For that reason, I’m a big fan of the following idea with regard to those two core factors in the federal proposal. This idea is from a public comment filed by Wilson Freeman at Pacific Legal Foundation, who previously represented me pro bono in a lawsuit against the Biden administration’s independent-contractor rule:
“The Department could convert the core-factor alignment into a rebuttable presumption. When control and opportunity for profit or loss both indicate independent contractor status, the worker is an independent contractor, absent extraordinary circumstances that the Department or private plaintiff must affirmatively establish.”
What a smart idea. Make the regulatory language that matters far more definitive, so people like me no longer have to worry about activist regulators trying to strip us of our livelihoods.
I also really like the way the attorneys at the Littler law firm used their public comment to describe the overall situation that independent contractors are facing in this never-ending battle between good and bad policy. This bit below is from the Littler public comment, written by Alex MacDonald and Jim Paretti (who also helped me pro bono in the past):
“Even as businesses find it easier to buy services on the market, and even as workers find it easier to sell those services independently, regulators are trying to box them into old models.

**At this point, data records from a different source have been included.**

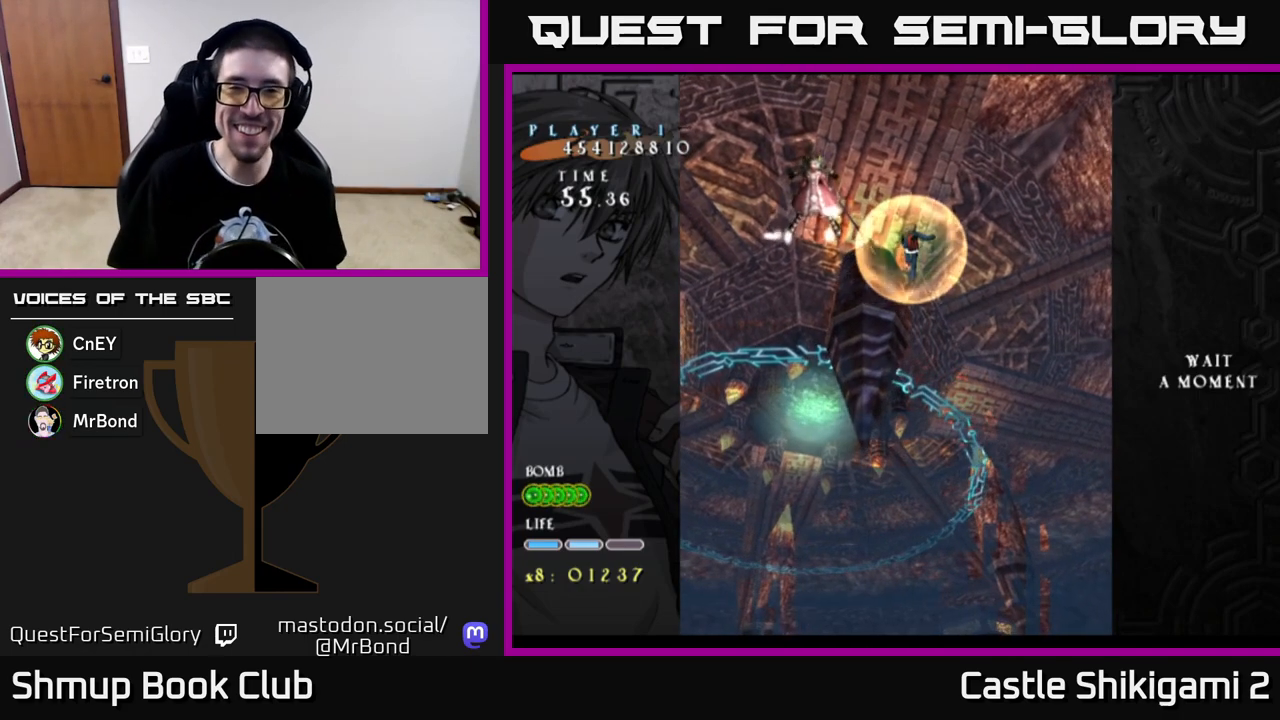
{"buttons": ["DPAD_DOWN", "DPAD_RIGHT"], "left_stick": "center", "right_stick": "center", "events": [[233, "DPAD_LEFT", "down"], [350, "DPAD_LEFT", "up"], [433, "DPAD_RIGHT", "down"]]}
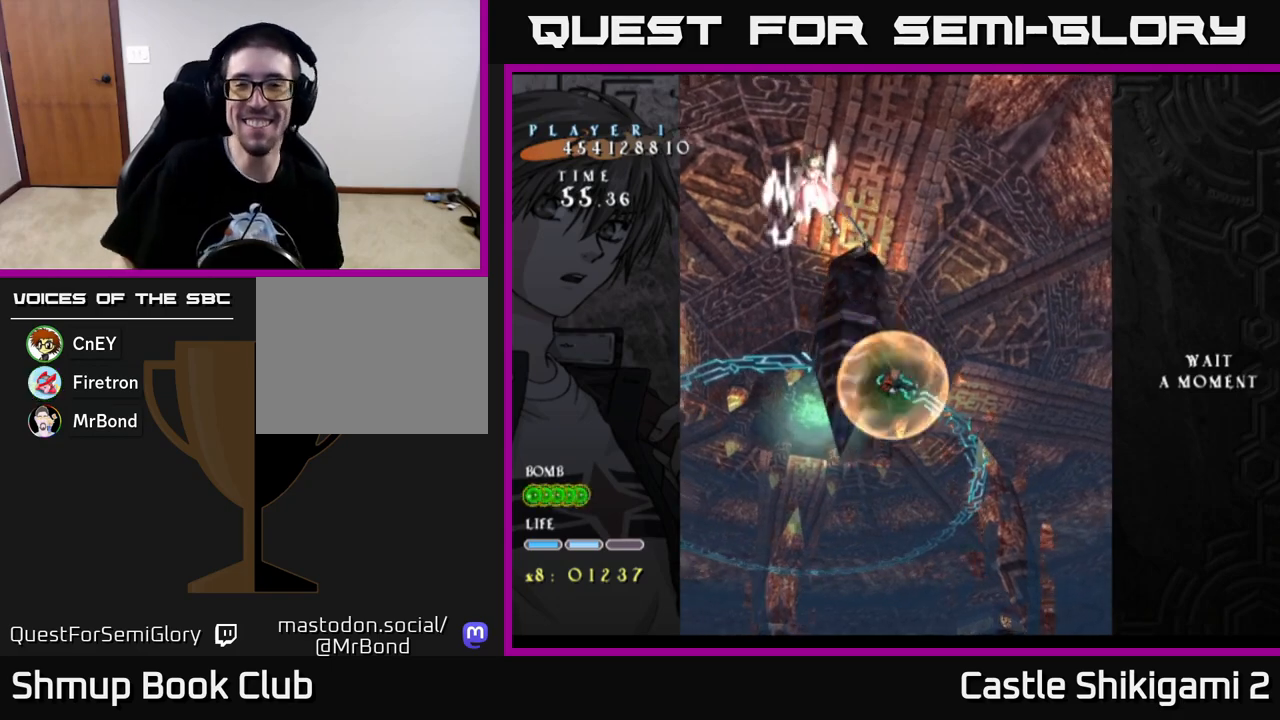
{"buttons": [], "left_stick": "center", "right_stick": "center", "events": [[50, "DPAD_RIGHT", "up"], [267, "DPAD_RIGHT", "down"], [333, "DPAD_RIGHT", "up"], [500, "DPAD_DOWN", "up"]]}
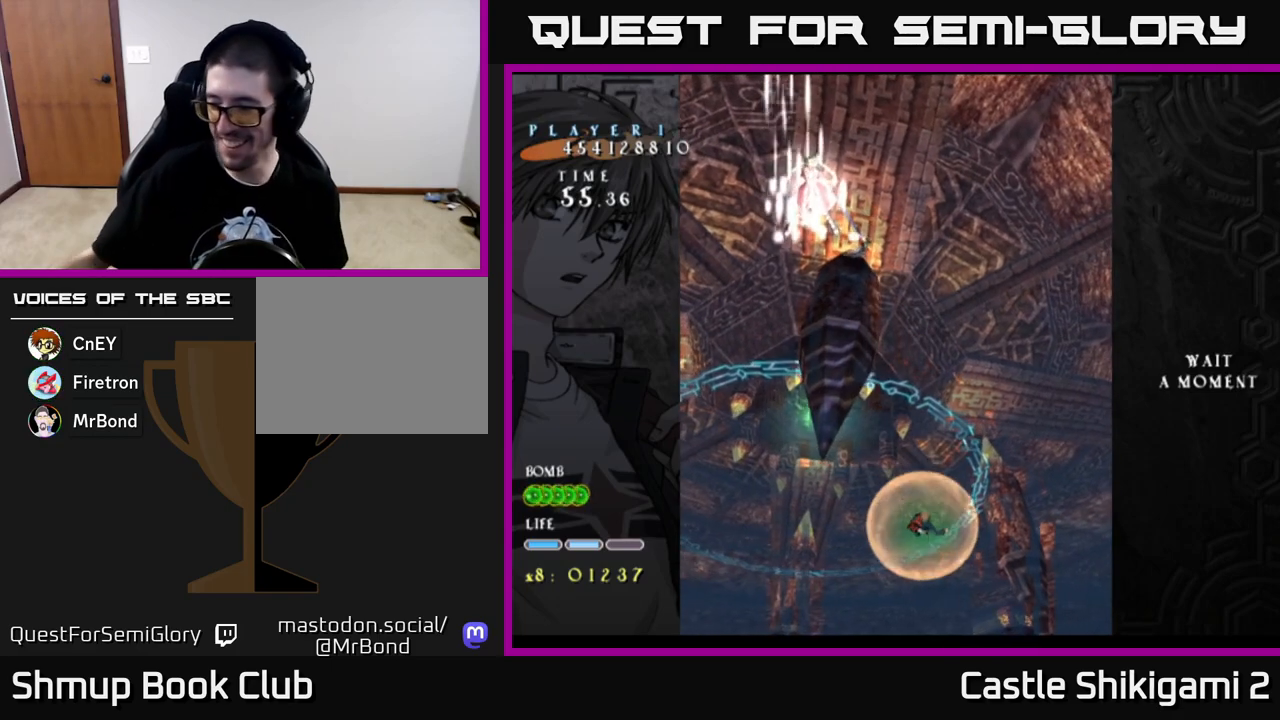
{"buttons": [], "left_stick": "center", "right_stick": "center", "events": []}
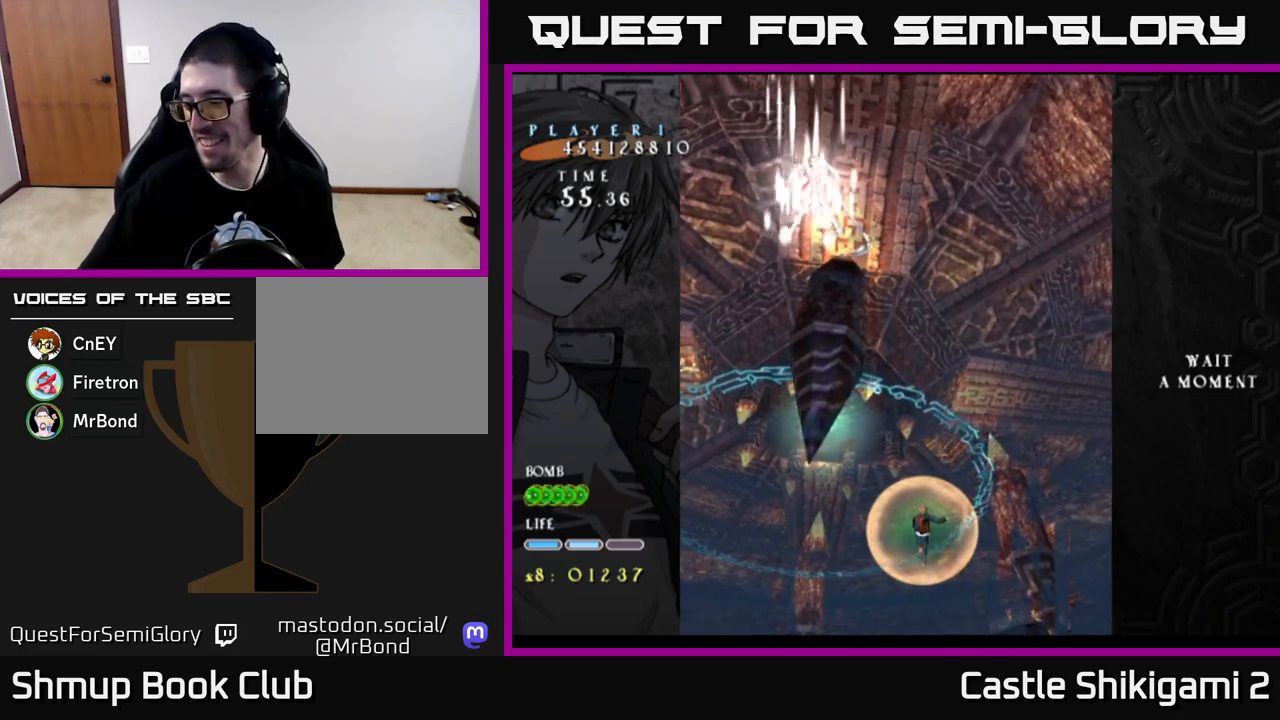
{"buttons": [], "left_stick": "center", "right_stick": "center", "events": []}
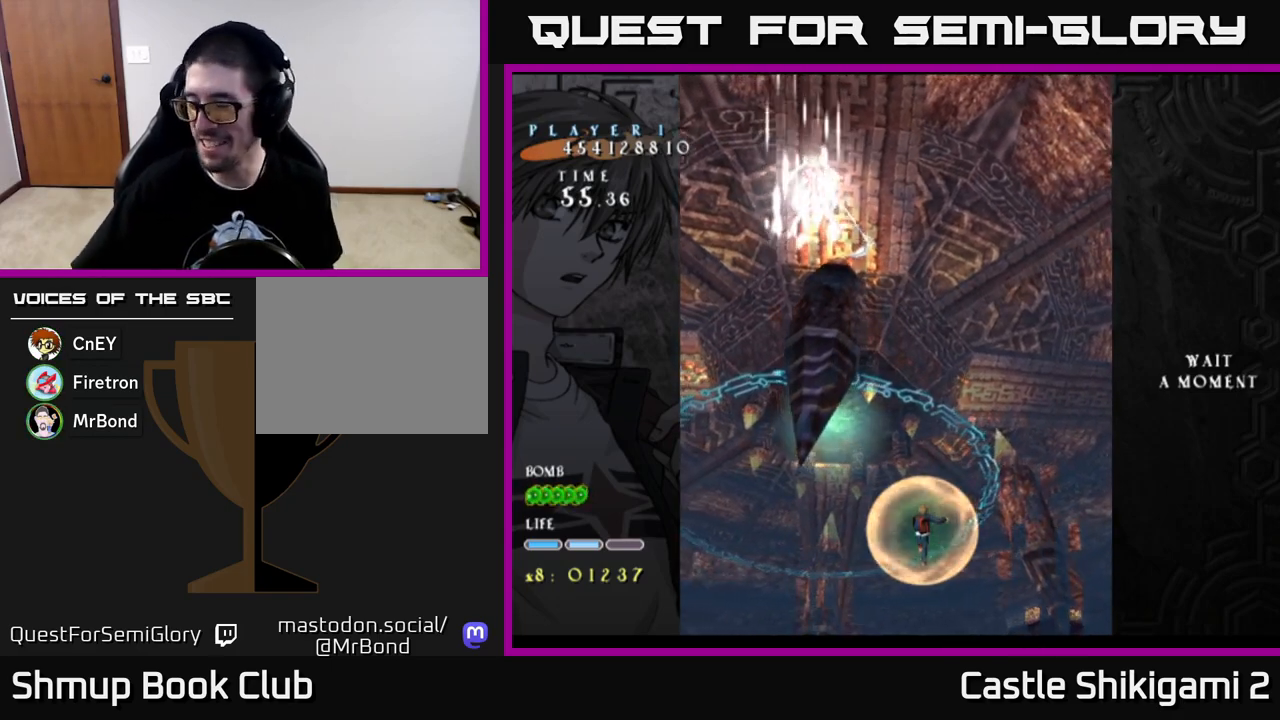
{"buttons": [], "left_stick": "center", "right_stick": "center", "events": []}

That, in our view, is a mistake. Regulation works best when it works with the market—accommodating rather than combating the trends moving through the economy. The Proposed Rule takes that approach. It would empower independent work, not stifle it. And for that reason, we support it.”
That’s this policy debate in a nutshell, right there. It’s about whether our state and federal governments are going to empower or stifle people like me. It’s about whether our policies are going to be on the side of extremism or entrepreneurism.
It is also, at a personal level, about whether this cutie-pie and I get to keep living here in New Jersey and going to parks like this one that my tax dollars pay to support, or whether I’m going to be forced to sell my house and move to a red state just so I’ll be able to continue earning income as a freelance writer and editor.
What an utterly ridiculous sentence to have to write, and what a senseless fate to have to contemplate when I should be working with Molly on “sit,” “stay” and “come.”
Having a puppy forces you to focus on only the things that truly matter. We need to do the same with independent-contractor policy at every level of government, before this madness gets any worse.